**ASSIGNED TASK:** Once you reach the line with "Datenbank theralupa.de" in the material below, copy each line exactly up to and including the line with "Randonnée Croix de", and skip the pictures.

>>>>

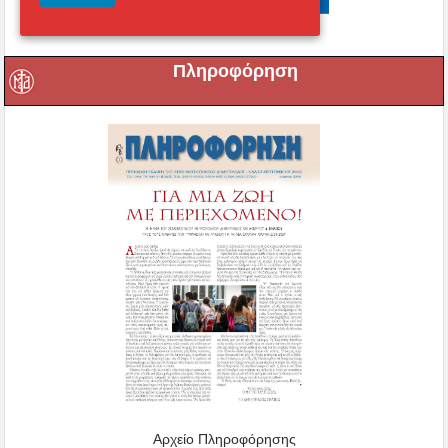
Πληροφόρηση
Αρχείο Πληροφόρησης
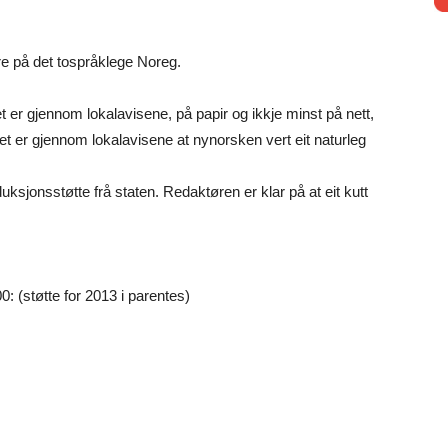
are på det tospråklege Noreg.
 er gjennom lokalavisene, på papir og ikkje minst på nett,
Det er gjennom lokalavisene at nynorsken vert eit naturleg
uksjonsstøtte frå staten. Redaktøren er klar på at eit kutt
 (støtte for 2013 i parentes)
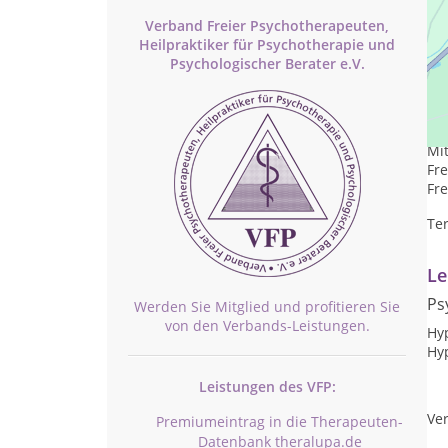
Verband Freier Psychotherapeuten,
Heilpraktiker für Psychotherapie und
Psychologischer Berater e.V.
Pr
Mon
Mit
Fre
Fre
Te
Le
Ps
Werden Sie Mitglied und profitieren Sie
von den Verbands-Leistungen.
Hy
Hy
Leistungen des VFP:
Ver
Premiumeintrag in die Therapeuten-
Datenbank theralupa.de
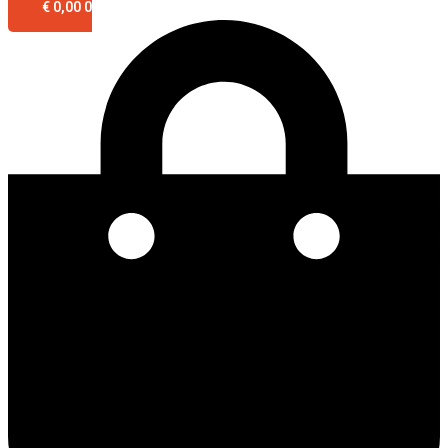
€
0,00
0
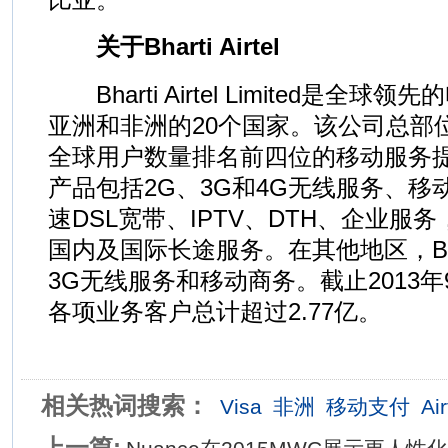
关于Bharti Airtel
Bharti Airtel Limited是全
亚洲和非洲的20个国家。该公司总部
全球用户数量排名前四位的移动服务
产品包括2G、3G和4G无线服务、
速DSL宽带、IPTV、DTH、企业服
国内及国际长途服务。在其他地区，Bharti
3G无线服务和移动商务。截止2013年9月底，
各项业务客户总计超过2.77亿。
相关热词搜索：
Visa
非洲
移动支付
Air
上一篇:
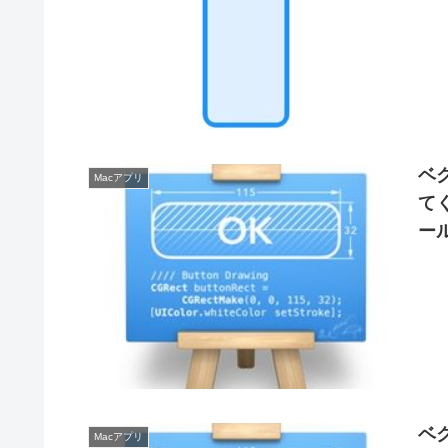
ベク
Macアプリ
てく
ー
ベ
Macアプリ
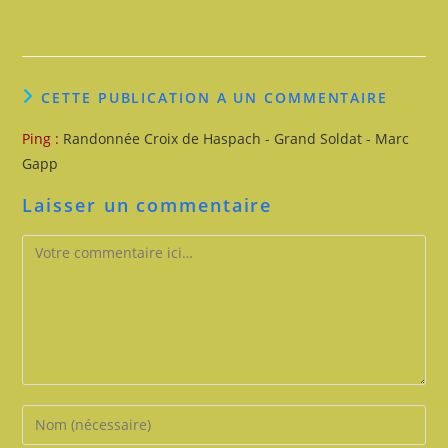
CETTE PUBLICATION A UN COMMENTAIRE
Ping :
Randonnée Croix de Haspach - Grand Soldat - Marc
Gapp
Laisser un commentaire
Comment
Enter
your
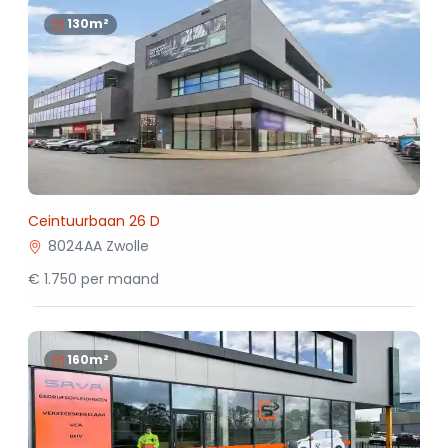
130m²
Ceintuurbaan 26 D
8024AA Zwolle
€ 1.750 per maand
160m²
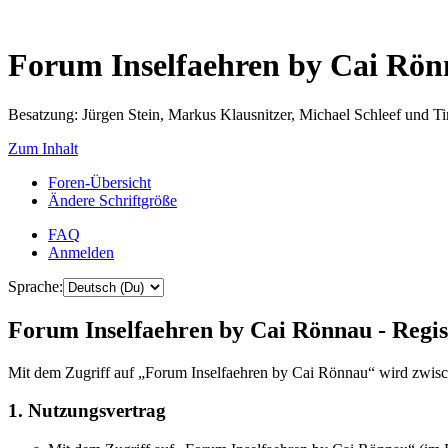
Forum Inselfaehren by Cai Rö
Besatzung: Jürgen Stein, Markus Klausnitzer, Michael Schleef und 
Zum Inhalt
Foren-Übersicht
Ändere Schriftgröße
FAQ
Anmelden
Sprache:
Forum Inselfaehren by Cai Rönnau - Regis
Mit dem Zugriff auf „Forum Inselfaehren by Cai Rönnau“ wird zwisch
1. Nutzungsvertrag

<<<<

**FINISHED EXERCISE:**
Datenbank theralupa.de
€
0,00
0
关于Bharti Airtel
Bharti Airtel Limited是全
亚洲和非洲的20个国家。该公司总部
全球用户数量排名前四位的移动服务
产品包括2G、3G和4G无线服务、
速DSL宽带、IPTV、DTH、企业服
国内及国际长途服务。在其他地区，Bharti
3G无线服务和移动商务。截止2013年9月底，
各项业务客户总计超过2.77亿。
相关热词搜索：
Visa
非洲
移动支付
Air
上一篇:
ベク
Macアプリ
てく
ー
ベ
Macアプリ
CETTE PUBLICATION A UN COMMENTAIRE
Ping :
Randonnée Croix de Haspach - Grand Soldat - Marc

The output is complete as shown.